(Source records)
##############################

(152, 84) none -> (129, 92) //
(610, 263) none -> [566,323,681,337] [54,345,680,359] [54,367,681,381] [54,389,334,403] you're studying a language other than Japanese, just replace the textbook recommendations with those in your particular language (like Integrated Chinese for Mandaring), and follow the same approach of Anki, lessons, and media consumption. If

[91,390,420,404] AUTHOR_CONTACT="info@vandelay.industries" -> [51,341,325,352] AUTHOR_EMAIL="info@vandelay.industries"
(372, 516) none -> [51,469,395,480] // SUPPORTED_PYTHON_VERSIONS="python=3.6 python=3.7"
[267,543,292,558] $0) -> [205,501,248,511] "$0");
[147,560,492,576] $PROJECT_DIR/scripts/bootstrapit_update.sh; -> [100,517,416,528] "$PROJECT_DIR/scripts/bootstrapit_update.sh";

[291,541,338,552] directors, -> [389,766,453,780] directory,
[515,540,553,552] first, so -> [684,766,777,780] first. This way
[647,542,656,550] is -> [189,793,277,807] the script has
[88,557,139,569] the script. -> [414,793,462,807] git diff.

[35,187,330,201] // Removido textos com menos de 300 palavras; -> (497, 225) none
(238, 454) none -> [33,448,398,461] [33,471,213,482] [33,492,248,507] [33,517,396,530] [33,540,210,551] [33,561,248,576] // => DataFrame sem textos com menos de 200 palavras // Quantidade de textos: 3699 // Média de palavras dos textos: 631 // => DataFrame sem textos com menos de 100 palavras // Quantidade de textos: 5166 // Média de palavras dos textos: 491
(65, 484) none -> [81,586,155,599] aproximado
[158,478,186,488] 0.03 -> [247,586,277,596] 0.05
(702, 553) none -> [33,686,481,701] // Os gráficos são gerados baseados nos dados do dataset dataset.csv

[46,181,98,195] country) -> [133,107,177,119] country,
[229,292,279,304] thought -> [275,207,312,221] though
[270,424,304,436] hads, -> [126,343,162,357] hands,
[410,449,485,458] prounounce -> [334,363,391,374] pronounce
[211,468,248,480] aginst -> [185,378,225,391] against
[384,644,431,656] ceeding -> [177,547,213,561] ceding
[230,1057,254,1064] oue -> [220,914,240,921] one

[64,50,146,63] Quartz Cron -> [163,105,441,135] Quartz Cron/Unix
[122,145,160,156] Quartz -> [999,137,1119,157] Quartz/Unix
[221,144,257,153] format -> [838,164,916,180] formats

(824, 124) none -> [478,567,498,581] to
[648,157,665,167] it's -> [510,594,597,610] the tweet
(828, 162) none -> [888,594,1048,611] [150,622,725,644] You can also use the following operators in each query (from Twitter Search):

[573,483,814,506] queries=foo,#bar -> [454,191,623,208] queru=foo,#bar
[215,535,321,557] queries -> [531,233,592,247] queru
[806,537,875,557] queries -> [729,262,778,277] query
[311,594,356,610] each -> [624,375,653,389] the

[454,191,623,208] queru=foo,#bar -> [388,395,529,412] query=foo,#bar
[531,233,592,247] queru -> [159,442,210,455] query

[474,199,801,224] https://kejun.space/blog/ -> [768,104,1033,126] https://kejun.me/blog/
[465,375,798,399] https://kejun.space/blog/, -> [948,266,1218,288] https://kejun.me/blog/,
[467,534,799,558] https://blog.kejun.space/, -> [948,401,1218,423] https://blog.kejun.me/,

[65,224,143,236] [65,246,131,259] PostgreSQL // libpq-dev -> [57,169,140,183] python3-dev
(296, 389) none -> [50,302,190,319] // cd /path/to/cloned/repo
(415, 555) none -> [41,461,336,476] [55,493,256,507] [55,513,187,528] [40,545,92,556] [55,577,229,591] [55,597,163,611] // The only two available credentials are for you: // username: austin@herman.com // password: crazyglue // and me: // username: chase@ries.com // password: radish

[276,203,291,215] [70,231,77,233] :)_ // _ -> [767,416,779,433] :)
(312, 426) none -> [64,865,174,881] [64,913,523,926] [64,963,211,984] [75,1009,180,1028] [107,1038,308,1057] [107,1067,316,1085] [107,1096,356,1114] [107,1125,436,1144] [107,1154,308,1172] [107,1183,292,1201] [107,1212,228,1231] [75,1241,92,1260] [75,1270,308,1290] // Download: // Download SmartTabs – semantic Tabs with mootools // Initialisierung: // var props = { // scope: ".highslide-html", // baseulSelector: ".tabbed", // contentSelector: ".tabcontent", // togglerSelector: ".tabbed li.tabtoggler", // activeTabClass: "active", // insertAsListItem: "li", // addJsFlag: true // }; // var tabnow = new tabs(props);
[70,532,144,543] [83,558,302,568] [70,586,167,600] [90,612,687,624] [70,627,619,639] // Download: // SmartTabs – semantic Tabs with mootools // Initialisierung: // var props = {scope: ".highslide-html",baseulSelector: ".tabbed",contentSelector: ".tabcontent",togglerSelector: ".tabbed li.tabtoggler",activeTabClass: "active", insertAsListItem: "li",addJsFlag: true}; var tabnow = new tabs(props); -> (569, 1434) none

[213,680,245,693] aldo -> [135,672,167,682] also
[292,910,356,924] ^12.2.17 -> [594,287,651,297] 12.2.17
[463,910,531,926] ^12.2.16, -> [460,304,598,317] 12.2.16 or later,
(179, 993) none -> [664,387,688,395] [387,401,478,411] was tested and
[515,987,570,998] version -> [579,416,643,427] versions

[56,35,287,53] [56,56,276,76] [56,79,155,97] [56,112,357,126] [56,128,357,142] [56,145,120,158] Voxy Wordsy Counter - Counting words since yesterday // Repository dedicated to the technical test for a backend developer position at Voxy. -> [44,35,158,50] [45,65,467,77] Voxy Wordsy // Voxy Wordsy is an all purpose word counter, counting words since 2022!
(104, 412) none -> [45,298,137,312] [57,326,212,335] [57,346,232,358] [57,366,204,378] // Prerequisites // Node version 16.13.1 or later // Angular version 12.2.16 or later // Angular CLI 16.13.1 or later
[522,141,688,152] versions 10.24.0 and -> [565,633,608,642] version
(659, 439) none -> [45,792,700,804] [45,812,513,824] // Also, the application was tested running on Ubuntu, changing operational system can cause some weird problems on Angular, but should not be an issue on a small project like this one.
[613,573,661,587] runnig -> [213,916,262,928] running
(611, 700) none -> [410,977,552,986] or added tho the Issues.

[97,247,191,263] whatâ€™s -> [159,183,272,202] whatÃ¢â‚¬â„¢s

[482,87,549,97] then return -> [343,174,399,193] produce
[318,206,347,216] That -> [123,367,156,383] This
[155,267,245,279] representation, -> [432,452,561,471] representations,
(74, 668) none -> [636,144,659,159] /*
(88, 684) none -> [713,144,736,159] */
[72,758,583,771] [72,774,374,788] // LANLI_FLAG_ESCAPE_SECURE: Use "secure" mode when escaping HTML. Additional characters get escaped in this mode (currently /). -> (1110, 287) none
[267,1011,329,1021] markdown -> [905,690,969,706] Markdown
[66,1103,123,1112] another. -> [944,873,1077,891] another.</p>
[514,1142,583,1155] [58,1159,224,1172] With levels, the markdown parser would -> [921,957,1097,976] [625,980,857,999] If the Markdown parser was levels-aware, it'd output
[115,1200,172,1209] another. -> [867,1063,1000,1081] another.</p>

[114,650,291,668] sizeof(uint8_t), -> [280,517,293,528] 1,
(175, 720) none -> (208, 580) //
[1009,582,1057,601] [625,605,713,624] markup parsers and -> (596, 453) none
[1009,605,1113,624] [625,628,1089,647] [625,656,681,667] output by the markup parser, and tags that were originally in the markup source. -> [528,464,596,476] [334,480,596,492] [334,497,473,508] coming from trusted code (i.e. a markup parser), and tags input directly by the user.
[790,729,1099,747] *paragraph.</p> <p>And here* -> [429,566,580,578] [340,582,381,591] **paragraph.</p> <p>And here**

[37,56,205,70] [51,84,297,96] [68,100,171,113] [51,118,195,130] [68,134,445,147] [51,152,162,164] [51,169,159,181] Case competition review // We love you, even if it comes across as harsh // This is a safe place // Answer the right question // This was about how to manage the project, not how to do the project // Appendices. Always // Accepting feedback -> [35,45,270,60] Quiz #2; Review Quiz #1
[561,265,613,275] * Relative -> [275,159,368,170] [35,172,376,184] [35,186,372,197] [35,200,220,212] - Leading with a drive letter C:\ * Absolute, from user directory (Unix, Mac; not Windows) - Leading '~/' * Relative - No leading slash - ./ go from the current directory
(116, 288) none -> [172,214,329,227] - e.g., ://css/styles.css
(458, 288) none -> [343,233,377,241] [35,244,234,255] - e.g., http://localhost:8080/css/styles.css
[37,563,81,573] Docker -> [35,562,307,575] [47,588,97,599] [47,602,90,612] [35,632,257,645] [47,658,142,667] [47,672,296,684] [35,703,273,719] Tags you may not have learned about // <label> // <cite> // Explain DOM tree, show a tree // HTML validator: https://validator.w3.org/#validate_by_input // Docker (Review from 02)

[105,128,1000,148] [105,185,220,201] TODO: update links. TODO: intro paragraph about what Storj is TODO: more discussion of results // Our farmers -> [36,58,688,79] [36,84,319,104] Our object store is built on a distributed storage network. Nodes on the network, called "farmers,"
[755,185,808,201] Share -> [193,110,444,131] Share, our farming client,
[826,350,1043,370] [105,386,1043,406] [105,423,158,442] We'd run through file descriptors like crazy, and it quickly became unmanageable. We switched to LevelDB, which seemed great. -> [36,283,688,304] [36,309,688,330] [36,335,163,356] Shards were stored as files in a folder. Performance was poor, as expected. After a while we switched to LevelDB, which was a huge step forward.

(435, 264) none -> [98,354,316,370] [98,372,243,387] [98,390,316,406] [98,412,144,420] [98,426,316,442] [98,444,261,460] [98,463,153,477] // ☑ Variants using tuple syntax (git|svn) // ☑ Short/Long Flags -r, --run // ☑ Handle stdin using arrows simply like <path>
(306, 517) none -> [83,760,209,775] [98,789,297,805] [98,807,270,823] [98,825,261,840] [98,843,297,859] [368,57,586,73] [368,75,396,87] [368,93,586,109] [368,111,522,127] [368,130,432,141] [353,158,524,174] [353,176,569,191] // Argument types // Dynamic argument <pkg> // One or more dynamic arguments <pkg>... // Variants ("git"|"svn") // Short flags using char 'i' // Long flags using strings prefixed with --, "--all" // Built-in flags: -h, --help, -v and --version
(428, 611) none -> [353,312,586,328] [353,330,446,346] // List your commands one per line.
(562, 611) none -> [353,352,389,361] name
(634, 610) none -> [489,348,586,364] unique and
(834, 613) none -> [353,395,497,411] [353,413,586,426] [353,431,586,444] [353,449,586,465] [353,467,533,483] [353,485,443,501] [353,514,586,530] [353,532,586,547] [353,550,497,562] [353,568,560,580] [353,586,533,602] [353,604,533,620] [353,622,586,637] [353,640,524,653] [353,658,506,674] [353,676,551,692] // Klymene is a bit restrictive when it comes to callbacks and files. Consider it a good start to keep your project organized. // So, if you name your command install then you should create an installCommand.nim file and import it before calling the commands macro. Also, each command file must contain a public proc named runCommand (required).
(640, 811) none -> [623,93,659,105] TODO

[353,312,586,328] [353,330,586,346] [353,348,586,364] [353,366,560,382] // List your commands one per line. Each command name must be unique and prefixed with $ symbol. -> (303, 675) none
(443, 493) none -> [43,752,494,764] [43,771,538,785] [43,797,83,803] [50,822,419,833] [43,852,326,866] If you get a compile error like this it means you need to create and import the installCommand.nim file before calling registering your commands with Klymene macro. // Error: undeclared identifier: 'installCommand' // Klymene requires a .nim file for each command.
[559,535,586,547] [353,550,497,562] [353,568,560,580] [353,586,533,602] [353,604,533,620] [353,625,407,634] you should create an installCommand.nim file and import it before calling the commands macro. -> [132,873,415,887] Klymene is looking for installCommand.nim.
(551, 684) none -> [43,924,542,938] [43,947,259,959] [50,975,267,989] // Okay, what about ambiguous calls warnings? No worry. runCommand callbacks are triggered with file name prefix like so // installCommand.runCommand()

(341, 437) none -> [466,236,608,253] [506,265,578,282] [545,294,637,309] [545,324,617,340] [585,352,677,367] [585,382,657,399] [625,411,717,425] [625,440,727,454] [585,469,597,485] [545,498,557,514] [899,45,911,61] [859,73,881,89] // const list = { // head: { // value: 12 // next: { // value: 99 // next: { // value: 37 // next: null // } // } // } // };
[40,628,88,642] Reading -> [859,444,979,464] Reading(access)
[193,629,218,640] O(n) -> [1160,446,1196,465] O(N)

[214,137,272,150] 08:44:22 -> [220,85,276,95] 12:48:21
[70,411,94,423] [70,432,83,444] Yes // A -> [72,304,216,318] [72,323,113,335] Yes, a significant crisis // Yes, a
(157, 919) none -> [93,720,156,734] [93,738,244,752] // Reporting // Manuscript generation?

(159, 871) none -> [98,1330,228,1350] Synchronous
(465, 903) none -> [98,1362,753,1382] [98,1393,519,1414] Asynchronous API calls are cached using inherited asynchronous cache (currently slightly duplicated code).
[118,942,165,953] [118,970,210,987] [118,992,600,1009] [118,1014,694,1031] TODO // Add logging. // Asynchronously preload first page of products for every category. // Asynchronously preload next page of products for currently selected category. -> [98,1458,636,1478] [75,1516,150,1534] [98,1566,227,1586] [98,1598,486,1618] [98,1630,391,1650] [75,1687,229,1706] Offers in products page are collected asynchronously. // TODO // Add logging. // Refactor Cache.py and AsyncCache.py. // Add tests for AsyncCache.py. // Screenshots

##############################

[Task item]
Copy the stretch of the records above that runs from the line with "[467,534,799,558] https://blog.kejun.space/, ->" through the line with "(296, 389) none". Both end lines belong in the copy, and nothing else does.

[Problem solution]
[467,534,799,558] https://blog.kejun.space/, -> [948,401,1218,423] https://blog.kejun.me/,

[65,224,143,236] [65,246,131,259] PostgreSQL // libpq-dev -> [57,169,140,183] python3-dev
(296, 389) none -> [50,302,190,319] // cd /path/to/cloned/repo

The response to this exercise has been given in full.